Grammar Reference

This section is the formal documentation of the grammar languages used by BlattWerkzeug. These grammars define the general validity of syntax trees and describe programming languages. This chapter assumes that you have read and understood the following other chapters:

  • The chapter The Abstract Syntax Tree which describes the data structure that requires validation.
  • The chapter Grammars by Example which gives an informal introduction and describes how the grammars that are described here differ from “typical” grammars as they are used in compiler construction.

Relationship to RelaxNG

The concepts of the grammar language are based on the concepts of XML validation as described by Relax NG. The key difference is, that XML always has exactly two types of children to consider: attributes and other elements. The grammar described in this document makes a similar distinction between so called properties and children. But it additionally allows multiple so called child groups, which are all individual sub-trees.

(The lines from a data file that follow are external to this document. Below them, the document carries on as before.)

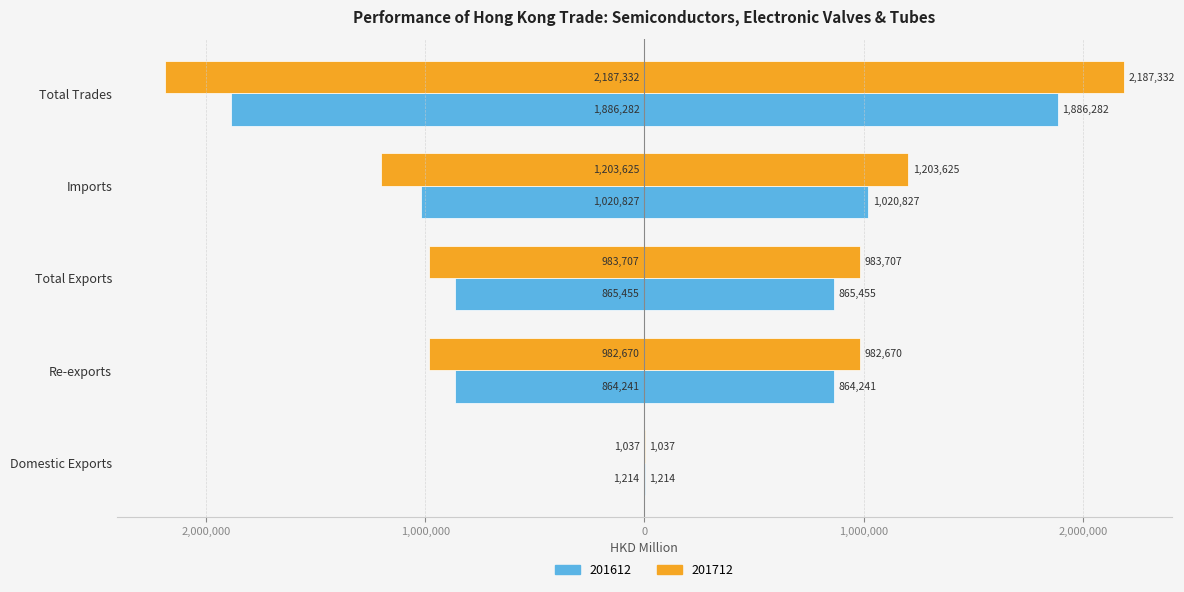

Reading left to right, extract all data points from this chart.

201612: Domestic Exports=-1214.0	Re-exports=-864241.1	Total Exports=-865455.1	Imports=-1020826.8	Total Trades=-1886281.9
201712: Domestic Exports=-1037.3	Re-exports=-982669.9	Total Exports=-983707.1	Imports=-1203624.6	Total Trades=-2187331.7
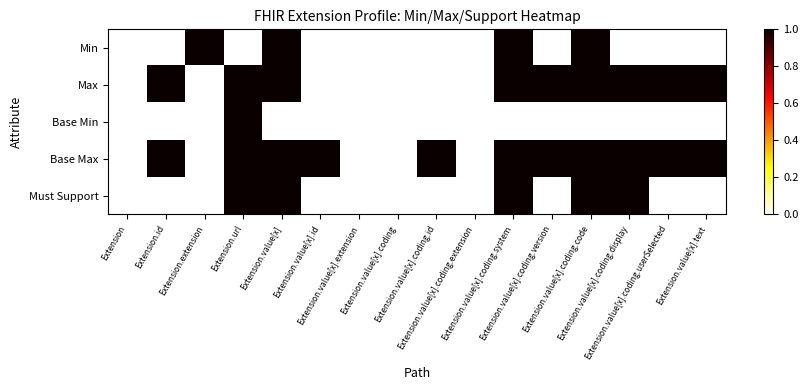

Reading left to right, what are all the values shown in this chart?

Min: Extension=0	Extension.id=0	Extension.extension=1	Extension.url=0	Extension.value[x]=1	Extension.value[x].id=0	Extension.value[x].extension=0	Extension.value[x].coding=0	Extension.value[x].coding.id=0	Extension.value[x].coding.extension=0	Extension.value[x].coding.system=1	Extension.value[x].coding.version=0	Extension.value[x].coding.code=1	Extension.value[x].coding.display=0	Extension.value[x].coding.userSelected=0	Extension.value[x].text=0
Max: Extension=0	Extension.id=1	Extension.extension=0	Extension.url=1	Extension.value[x]=1	Extension.value[x].id=0	Extension.value[x].extension=0	Extension.value[x].coding=0	Extension.value[x].coding.id=0	Extension.value[x].coding.extension=0	Extension.value[x].coding.system=1	Extension.value[x].coding.version=1	Extension.value[x].coding.code=1	Extension.value[x].coding.display=1	Extension.value[x].coding.userSelected=1	Extension.value[x].text=1
Base Min: Extension=0	Extension.id=0	Extension.extension=0	Extension.url=1	Extension.value[x]=0	Extension.value[x].id=0	Extension.value[x].extension=0	Extension.value[x].coding=0	Extension.value[x].coding.id=0	Extension.value[x].coding.extension=0	Extension.value[x].coding.system=0	Extension.value[x].coding.version=0	Extension.value[x].coding.code=0	Extension.value[x].coding.display=0	Extension.value[x].coding.userSelected=0	Extension.value[x].text=0
Base Max: Extension=0	Extension.id=1	Extension.extension=0	Extension.url=1	Extension.value[x]=1	Extension.value[x].id=1	Extension.value[x].extension=0	Extension.value[x].coding=0	Extension.value[x].coding.id=1	Extension.value[x].coding.extension=0	Extension.value[x].coding.system=1	Extension.value[x].coding.version=1	Extension.value[x].coding.code=1	Extension.value[x].coding.display=1	Extension.value[x].coding.userSelected=1	Extension.value[x].text=1
Must Support: Extension=0	Extension.id=0	Extension.extension=0	Extension.url=1	Extension.value[x]=1	Extension.value[x].id=0	Extension.value[x].extension=0	Extension.value[x].coding=0	Extension.value[x].coding.id=0	Extension.value[x].coding.extension=0	Extension.value[x].coding.system=1	Extension.value[x].coding.version=0	Extension.value[x].coding.code=1	Extension.value[x].coding.display=1	Extension.value[x].coding.userSelected=0	Extension.value[x].text=0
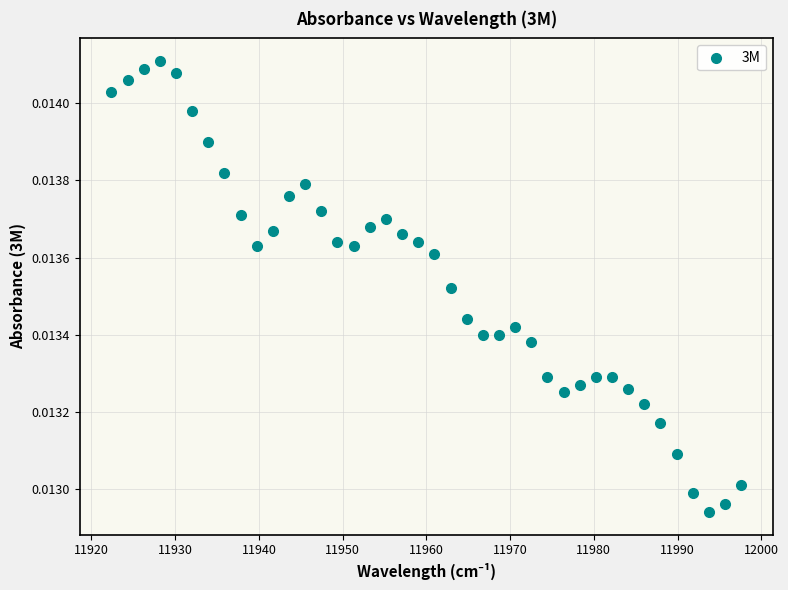

What is the range of X values (max minus min)?

75.2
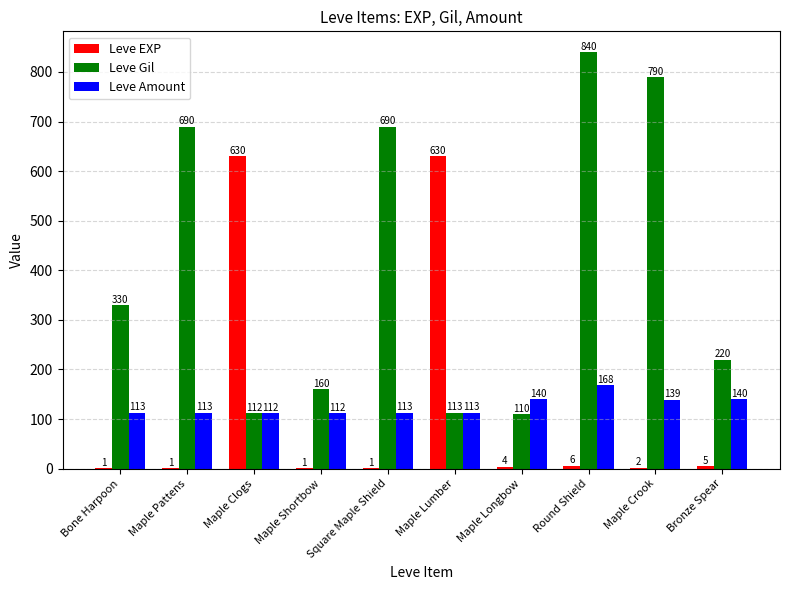

At which category is the sum across all series the highest?

Round Shield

Top level type definitions

Every top level definition introduces a new type that can be referenced. Grammars and SyntaxTrees are linked via the language and name properties of a node. These properties combined form a fully qualified typename, which can be looked up in the grammar.

This lookup may yield one of two different type definitions: A definition of type node matches an actual node in an abstract syntax tree, it may define properties and children. A typedef on the other hand denotes a type that will never exist in a tree, it’s a mere placeholder for a set of other types that could appear in the referenced position.

Top level: node

This type defines which attributes (properties or children) a certain node may have. Both types of attributes share a common namespace, it is therefore not possible to have a property and a child group named foo on the same node definition.

In the pretty printed form of a grammar, a node may be denoted as follows:

node "example"."name" {
  # Attributes ("children" or "prop")
}

Property Restrictions

Properties are atomic values and may currently be boolean, integer or string values. The actual values are always stored as strings in the syntaxtree, they do not use the corresponding JSON types.

All properties may be defined as beeing optional, this is denoted by a ? that follows the propertyname. If an optional property is absent from a syntaxtree during validation, this is not considered as an error.

boolean

Allows exactly the property values true and false. In the pretty printed form of a grammar, a node with a single boolean property may be denoted as follows:

node "example"."booleanProperty"  {
  prop "b" { boolean }
}

integer

Integers may specify restrictions of type minInclusive or type maxInclusive. In the pretty printed form of a grammar, a node with three diffrent ranges for integer properties may be denoted as follows:

node "example"."intgerProperty"  {
  prop "i" { integer }
  prop "fiveOrMore" { integer ≥ 5 }
  prop "fiveOrLess" { integer ≤ 5 }
  prop "zeroToFive" {
    integer {
      ≤ 5
      ≥ 0
    }
  }
}

string

Strings may be restricted in the following ways:

  • It must have exactly (length), at least (minLength) or at most (maxLength) a certain length.
  • It must be exactly one value of an enumeration (enum).
  • It must match a regular expression (regex). This is the most flexible option (and it can be used to express all of the other restrictions), but it does lead to hard to understand error messages.

Children Restrictions

As every node in the syntaxtree may have any number of named subtrees, the grammar must be able to validate any number of subtrees for a certain type. Technically every childgroup may contain a list of subtrees in which every tree can be validated individually. Grammars may enforce rules about the order or cardinality for the types of the roots of those trees.

Childgroup Type sequence

Sequences expect an exact series of types in a certain child group. The following example shows a sequence where a valid syntax tree must have exactly four nodes overall:

node "sequence"."root" {
  children sequence "Children" ::= B A B
}
node "sequence"."B" { }
node "sequence"."A" { }

Childgroup Type allowed

For some kinds of subtrees the order of the following root nodes is irrelevant, but the cardinality may be very relevant. This is very common in markup languages, where many different types of children may be allowed in no particular order.

The following example defines the structure of some kind of document: It must have Text, it may have exactly a single Figure and it may contain any number of Reference:

node "allowed"."Document" {
  children allowed "Children" ::= Text+ & Figure? & Reference*
}

Limitation: No mixed groups

Note that it is currently not possible to mix e.g. sequence and allowed child groups as it would be possible with RelaxNG. This is mainly because no proper use case has surfaced that would warrant this rather complicated behavior. Under most circumstances using multiple child groups is a perfectly fine workaround. In order to add a single “Heading” for the Document type mentioned above, one could make the following workaround:

node "allowed"."Document" {
  children sequence "Heading" ::= Text
  children allowed "Body" ::= Text+ & Figure? & Reference*
}

Now every Document requires a single Text node in the Heading childgroup.

Top level: typedef

A typedef denotes a type that will never exist in a tree, it’s a mere placeholder for a set of other types that could appear in the referenced position. This is useful when in certain places different but related types could be expected. Instead of repeating sets like {unaryExpression, binaryExpression, constant} again and again, a single typedef may group these common usage together.

Technically this doesn’t add new functionality to the grammar language as a whole. But it does make grammars more maintainable.